Menurutnya, APBD merupakan mesin utama yang berperan sebagai penggerak ekonomi ditengah situasi Pandemi COVID-19, mesti dikawal sebaik mungkin sehingga penggunaannya dapat efektif dan efisien.
Hal tersebut, kata Orno, dapat berlangsung sesuai harapan tergantung dari kinerja Aparat Pengawasan Intern Pemerintah (APIP). Sebab, mereka bertanggungjawab memastikan akuntabilitas, efektivitas dan efisiensi dalam program-program yang telah, sedang dan akan dilaksanakan.

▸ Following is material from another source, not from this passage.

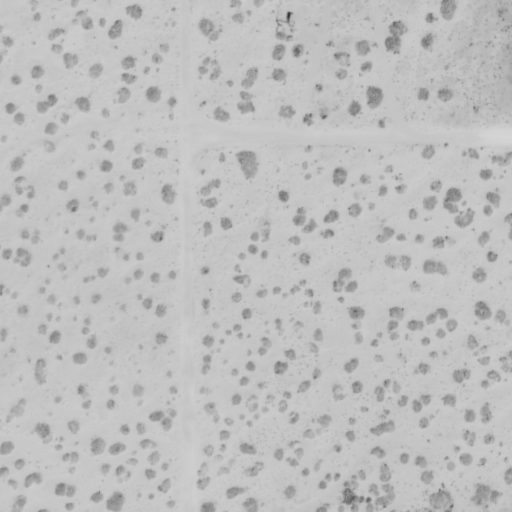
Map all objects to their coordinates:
road: (383, 68)
road: (347, 135)
road: (183, 256)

“Pengawasan intern harus mampu berkontribusi, mendorong keberhasilan pencapaian target-target pemulihan ekonomi nasional yang telah ditetapkan. Seluruh APIP, harus memahami betul tantangan dan permasalahan yang harus diselesaikan,”jelasnya.

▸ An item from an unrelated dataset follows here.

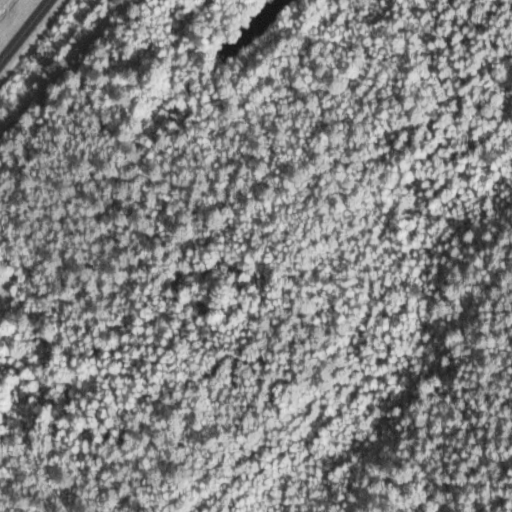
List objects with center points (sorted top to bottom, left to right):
road: (24, 32)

Dikatakannya, laporan pengawasan yang berkualitas dan berdampak pada pengambilan kebijakan pemerintah, dalam hal ini rekomendasi yang tepat, adalah suatu bentuk tanggungjawab kinerja bagi APIP.
“Namun, pada prosesnya, APIP kerap kali berhadapan dengan isu peningkatan kompetensi, dan kapabilitas Sumber Daya Manusia (SDM) dari aparatur pengawasannya,” ungkap Barnabas.

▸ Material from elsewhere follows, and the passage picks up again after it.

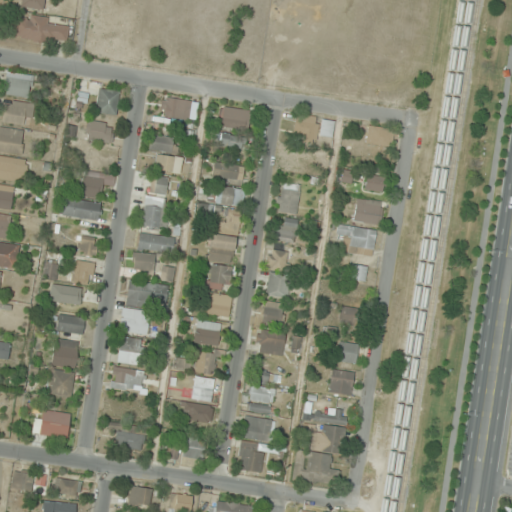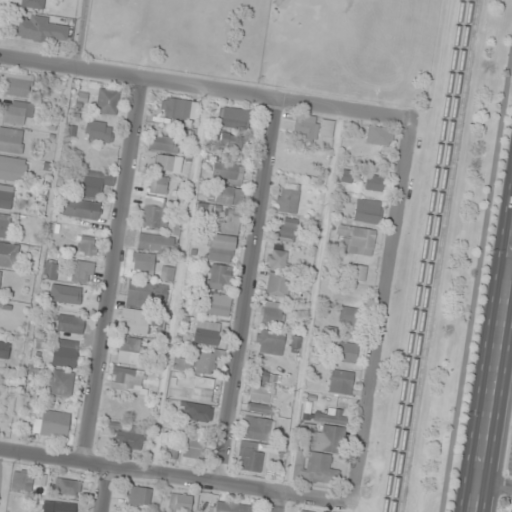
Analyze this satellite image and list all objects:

Selain itu, juga diperlukan upaya peningkatan kompetensi pimpinan APIP, yang memainkan peranan krusial, dalam menentukan seberapa optimal APIP menjalankan tugasnya.
“Untuk itu, guna menjalankan tangggungjawab yang besar ini, tentu pimpinan APIP perlu dibekali dengan komptensi yang memadai, sehingga dapat memenuhi ekspektasi para pemangku kepentingan, yang telah ditetapkan sebagai motor penggerak,” tandasnya. (KTE)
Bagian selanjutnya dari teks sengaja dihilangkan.